Even though the feature is still in preview, it represents a major step toward embedding architectural governance directly into AI-assisted development workflows.
{
"hooks": {
"PostToolUse": [
{
"type": "command",
"command": "bash .github/hooks/scripts/arch-test.sh",
"windows": "powershell -ExecutionPolicy Bypass -File .github/hooks/scripts/arch-test.ps1",
"timeout": 60
}
]
}
}
#!/usr/bin/env pwsh
# PostToolUse hook — runs architecture tests after Copilot edits files
# Only triggers when the tool is "editFiles" (i.e. Copilot wrote code)
$input_json = [Console]::In.ReadToEnd() | ConvertFrom-Json
$tool = $input_json.tool_name
# Only run after file-editing tools
if ($tool -notin @("editFiles", "create_file", "replace_string_in_file", "write_to_file", "insert_edit")) {
# Not a file edit — skip silently
@{ continue = $true } | ConvertTo-Json
exit 0
}
# Run architecture tests
$testResult = dotnet test tests/ArchitectureTests --no-restore --verbosity quiet 2>&1
if ($LASTEXITCODE -ne 0) {
$output = @{
continue = $true
hookSpecificOutput = @{
hookEventName = "PostToolUse"
additionalContext = "ARCHITECTURE VIOLATION DETECTED! The architecture tests failed after your edit. Please review and fix the dependency rule violation. Test output: $($testResult -join "`n")"
}
}
$output | ConvertTo-Json -Depth 3
exit 0
}
@{ continue = $true } | ConvertTo-Json
exit 0GitHub Copilot Code Review Agent
Generating code is only half of the equation. The real protection happens during review.
GitHub Copilot’s code review agent brings AI into the pull request workflow. Instead of using AI only at the moment of creation, you can use it as an automated reviewer that analyzes changes before they reach your main branch.
From an architectural perspective, this is critical.
The review agent can:
Detect violations of architectural boundaries
Flag missing required patterns
Identify risky dependency changes
Suggest improvements aligned with project conventions
Surface potential security or maintainability issues
This transforms AI from a code accelerator into a quality gate participant.
When combined with branch protection rules and required status checks, the Copilot review agent becomes part of your governance layer. Every pull request passes through automated architectural scrutiny before human approval.
This mirrors how mature engineering organizations operate:
Developer writes code
Automated systems validate it
Reviewers enforce standards
Only then does it reach production
In a greenfield project, integrating AI into the review stage is one of the most effective ways to prevent architectural erosion while still benefiting from rapid generation.
AI-Governed Systems in 2026 and Onward
This is what a modern solution should start to look like.
Not just src and tests, but explicit architectural guardrails built into the repository itself. Dedicated folders for agents, skills, hooks, prompts, and enforcement scripts. Architecture is not something we design at the beginning and then forget — it needs mechanisms that continuously enforce boundaries as the system evolves. And what better way to achieve that than a well-structured AI governance process with a human in the loop?
Final Thoughts
None of the steps discussed here are complex or exotic. They are practical, easy to follow, and accessible to any team starting a greenfield project.

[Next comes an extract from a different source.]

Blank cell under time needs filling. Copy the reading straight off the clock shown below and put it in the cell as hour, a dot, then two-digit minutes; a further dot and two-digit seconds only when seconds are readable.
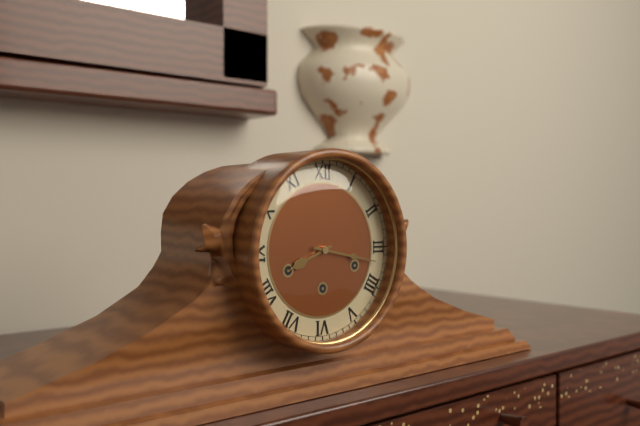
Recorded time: 8.17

Define your architecture clearly in the beginning.
Document it concisely.
Use custom instructions to encode your standards.
Leverage Agent Skills and Custom Agents to structure AI behavior.
Add hooks to automatically validate architectural rules when different AI agent events occur.
Enforce everything through pull requests, automated tests, and quality gates.
If a team wants to move fast with AI while still building a system that remains understandable, maintainable, and scalable years from now, these steps are a great starting point.